We don’t expect this kind of ‘growth’ in any other area of life. It’s an unnatural, violent way to develop. You watch a child learn to walk. They pull themselves up, they fall, they try again. They rest. They aren’t expected to go from crawling to sprinting in a single, grueling 73-hour push. Their growth is cyclical, interspersed with naps and nourishment. It’s supported by an environment that allows for failure without judgment. We give them clothes that fit but have a little room to move, to stumble, to get back up. Forcing a child into shoes that are three sizes too small isn’t a ‘growth opportunity’ to strengthen their toes; it’s just cruel. You have to create the right conditions for development, not just demand resilience in the face of terrible ones. My sister is always looking for the right things for my nephew, making sure he’s comfortable and has what he needs, from the food he eats to the Kids Clothing NZ he wears. The whole point is to foster his potential, not to test his breaking point. The corporate world has forgotten this distinction. They demand the growth without providing the nourishment, the space, or the safety.

You have to create the right conditions for development, not just demand resilience in the face of terrible ones.

This tangent about children isn’t as disconnected as it seems. It’s about the fundamental misunderstanding of what growth is. True growth is sustainable. It integrates lessons, builds real capacity, and leads to a stronger, more capable state. Forced endurance, on the other hand, is a debt. You are borrowing energy, health, and mental well-being from your future self, and the bill always comes due. For Aiden, it came in the form of a debilitating back injury and an anxiety disorder. For me, it was a slow erosion of passion, turning a job I once loved into a source of constant, low-grade dread.

The Alternative: Bounded Mindset & Boundaries

So what’s the alternative? A ‘fixed mindset’? Giving up at the first sign of a challenge? Of course not. The opposite of a weaponized growth mindset isn’t no mindset. It’s a realistic, bounded one. It’s the wisdom to distinguish between a productive challenge and an exploitative demand. It’s having the courage to say, ‘I am dedicated to growing and learning, but the current expectation is unsustainable and unhealthy. The problem is not my mindset; the problem is the workload.’

The problem is not my mindset; the problem is the workload.

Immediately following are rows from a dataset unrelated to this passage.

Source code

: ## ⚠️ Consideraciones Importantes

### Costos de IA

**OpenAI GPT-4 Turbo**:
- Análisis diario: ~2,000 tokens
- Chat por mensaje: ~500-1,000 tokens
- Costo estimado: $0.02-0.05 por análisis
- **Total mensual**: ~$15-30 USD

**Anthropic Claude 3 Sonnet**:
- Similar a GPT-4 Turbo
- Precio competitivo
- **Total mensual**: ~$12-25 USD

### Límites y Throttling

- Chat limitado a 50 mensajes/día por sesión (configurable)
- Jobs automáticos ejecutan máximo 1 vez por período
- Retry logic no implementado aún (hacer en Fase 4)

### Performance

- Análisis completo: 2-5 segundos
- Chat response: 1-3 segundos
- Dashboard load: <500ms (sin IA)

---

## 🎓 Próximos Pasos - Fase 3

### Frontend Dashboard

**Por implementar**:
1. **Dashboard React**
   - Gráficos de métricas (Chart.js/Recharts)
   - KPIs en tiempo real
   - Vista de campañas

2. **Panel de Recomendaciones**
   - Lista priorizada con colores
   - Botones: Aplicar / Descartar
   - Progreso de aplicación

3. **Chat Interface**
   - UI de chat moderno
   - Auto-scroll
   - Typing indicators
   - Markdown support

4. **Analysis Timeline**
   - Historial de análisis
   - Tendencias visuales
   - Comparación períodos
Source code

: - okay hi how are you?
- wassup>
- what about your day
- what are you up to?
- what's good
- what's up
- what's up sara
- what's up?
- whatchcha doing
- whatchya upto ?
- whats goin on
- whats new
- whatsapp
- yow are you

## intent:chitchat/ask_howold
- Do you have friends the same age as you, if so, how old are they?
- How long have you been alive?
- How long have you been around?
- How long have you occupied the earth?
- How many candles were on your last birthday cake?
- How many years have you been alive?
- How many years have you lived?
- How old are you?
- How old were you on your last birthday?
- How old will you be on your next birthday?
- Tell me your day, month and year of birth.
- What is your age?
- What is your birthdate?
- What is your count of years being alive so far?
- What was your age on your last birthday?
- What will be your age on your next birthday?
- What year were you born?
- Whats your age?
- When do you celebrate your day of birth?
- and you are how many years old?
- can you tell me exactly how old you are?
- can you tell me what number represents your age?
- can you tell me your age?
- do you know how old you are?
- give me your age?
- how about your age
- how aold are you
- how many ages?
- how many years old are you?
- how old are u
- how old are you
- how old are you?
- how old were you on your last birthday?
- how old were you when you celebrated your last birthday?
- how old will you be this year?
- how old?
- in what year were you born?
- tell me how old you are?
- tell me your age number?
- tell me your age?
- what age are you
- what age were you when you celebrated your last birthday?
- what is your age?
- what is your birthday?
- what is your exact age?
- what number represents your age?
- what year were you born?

This requires boundaries, which is a word that corporate culture often treats as a synonym for ‘lack of commitment.’ It also requires a conscious rejection of the corporate narrative. When a manager praises you for surviving a crisis they created, see it for what it is: an attempt to make you complicit in your own exploitation. Thank them for the feedback, but privately recognize that your ‘growth’ was a byproduct of their failure to plan.

A New Path: Sustainable Growth

Aiden eventually quit. He took a job with a smaller company for less pay. His new boss told him, ‘I need you for the next ten years, not the next ten months. Don’t you dare burn yourself out.’ He works a steady 43 hours a week now. He’s learning new diagnostic systems, mentoring a junior technician, and for the first time in years, he doesn’t feel a knot of dread in his stomach on Sunday night. He is growing, but this time, it’s for him.

‘I need you for the next ten years, not the next ten months. Don’t you dare burn yourself out.’

– Aiden’s New Boss

Embrace true growth by understanding your boundaries and reclaiming your narrative.